WHAT NEEDS TO BE DONE
Please reproduce, exactly and in full, the lines running from the one that contains "106 79 2.05" to the end of the entries.

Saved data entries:

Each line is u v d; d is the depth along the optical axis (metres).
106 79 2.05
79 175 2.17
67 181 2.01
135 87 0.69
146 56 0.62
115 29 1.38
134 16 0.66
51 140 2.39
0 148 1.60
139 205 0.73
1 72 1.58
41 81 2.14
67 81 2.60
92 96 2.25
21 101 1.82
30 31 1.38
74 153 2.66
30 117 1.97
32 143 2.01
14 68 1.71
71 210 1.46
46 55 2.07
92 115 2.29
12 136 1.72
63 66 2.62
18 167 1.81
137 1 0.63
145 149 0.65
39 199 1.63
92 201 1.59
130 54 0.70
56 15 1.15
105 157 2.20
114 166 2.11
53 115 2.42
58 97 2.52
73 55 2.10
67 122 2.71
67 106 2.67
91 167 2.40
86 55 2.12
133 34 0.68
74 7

REPLY TO THE TASK
106 79 2.05
79 175 2.17
67 181 2.01
135 87 0.69
146 56 0.62
115 29 1.38
134 16 0.66
51 140 2.39
0 148 1.60
139 205 0.73
1 72 1.58
41 81 2.14
67 81 2.60
92 96 2.25
21 101 1.82
30 31 1.38
74 153 2.66
30 117 1.97
32 143 2.01
14 68 1.71
71 210 1.46
46 55 2.07
92 115 2.29
12 136 1.72
63 66 2.62
18 167 1.81
137 1 0.63
145 149 0.65
39 199 1.63
92 201 1.59
130 54 0.70
56 15 1.15
105 157 2.20
114 166 2.11
53 115 2.42
58 97 2.52
73 55 2.10
67 122 2.71
67 106 2.67
91 167 2.40
86 55 2.12
133 34 0.68
74 7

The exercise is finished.